Later on, there is a big rise in the average heart rate (around minute 540 or so). I believe that this is dinner. I walked to a local restaurant, that’s the >100 BPM section at 546-548. I have other data that actually shows that walking at a steady speed results in a very steady heart rate, so I think the slowly rising value here actually indicates that our speed picked up towards the end of the walk. But, we’re talking about noise. You can see that even with the filter on here, there are an awful lot of false positives, as least as compared to the clean section called “Half Hour” a few plots ago. I believe that the primary difference is the wetness of the electrodes on the Heart Spark. Before I put it on, I wet the electrodes using water. It then operates very well for about 150 minutes (2.5 hours), and then you can see the noise really start to get worse. This part over dinner is particularly bad because I am moving more than typical with totally dry electrodes. The solution to this problem is to periodically rewet the electrodes, or use a gel that will not dry out over time.
Anyway, pretty data is pretty, but even this worse-of-noisy data is still pretty usable overall. One thing to mention – even 14 hours of data is enough data to provide for endless amounts of analysis. To put it into perspective, there are 28 plots of data of the size of “Dinner”, which itself obscures a lot of details (compare to the 2 minutes “strange rate spikes? plot we started with – there would be over 400 plots like that!).

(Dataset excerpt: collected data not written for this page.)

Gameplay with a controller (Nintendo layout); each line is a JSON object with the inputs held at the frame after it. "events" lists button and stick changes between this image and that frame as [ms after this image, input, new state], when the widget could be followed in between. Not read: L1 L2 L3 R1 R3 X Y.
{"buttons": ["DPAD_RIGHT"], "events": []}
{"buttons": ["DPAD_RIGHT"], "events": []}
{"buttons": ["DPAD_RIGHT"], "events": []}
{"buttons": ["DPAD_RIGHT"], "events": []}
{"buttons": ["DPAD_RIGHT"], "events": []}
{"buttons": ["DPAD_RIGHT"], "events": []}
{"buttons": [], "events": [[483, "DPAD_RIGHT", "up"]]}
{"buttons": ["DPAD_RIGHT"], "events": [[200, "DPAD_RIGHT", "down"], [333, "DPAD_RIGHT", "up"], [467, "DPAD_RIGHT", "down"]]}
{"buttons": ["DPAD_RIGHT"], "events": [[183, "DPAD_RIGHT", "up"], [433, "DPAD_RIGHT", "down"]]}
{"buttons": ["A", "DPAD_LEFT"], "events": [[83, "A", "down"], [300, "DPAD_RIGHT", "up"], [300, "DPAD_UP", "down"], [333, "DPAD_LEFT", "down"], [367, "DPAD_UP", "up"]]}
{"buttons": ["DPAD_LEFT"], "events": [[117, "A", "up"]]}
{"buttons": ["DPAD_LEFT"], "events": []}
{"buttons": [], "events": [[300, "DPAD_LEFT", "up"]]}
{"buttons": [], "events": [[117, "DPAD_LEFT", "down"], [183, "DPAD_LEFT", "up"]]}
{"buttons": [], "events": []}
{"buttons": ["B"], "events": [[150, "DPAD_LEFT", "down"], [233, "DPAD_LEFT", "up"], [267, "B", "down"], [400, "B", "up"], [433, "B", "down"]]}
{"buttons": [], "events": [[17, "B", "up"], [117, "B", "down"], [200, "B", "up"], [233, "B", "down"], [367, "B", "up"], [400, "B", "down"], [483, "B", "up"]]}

Zooming back out again, I want to leave you with a couple of observations on the day as a whole. Do you see the movement up and down? I’m not entirely sure what causes it, but I think it’s food/digestion related. The big spike at minute 20 is probably breakfast. The spike around 150 is lunch (yes, I usually eat lunch only an hour or two after breakfast), which is followed by a slow fall until the nap, then flatness. Then dinner is the rise, again followed by a slow fall. Or it could be something else entirely, perhaps relating to circadian rhythms? Or alertness levels? Until I have lots of data it’ll be rather hard to know. I do have some very interesting data that I collected while sleeping as well, but you’ll have to content yourself with this single data set and its analysis. Unless of course you buy your own Heart Spark Logging :-).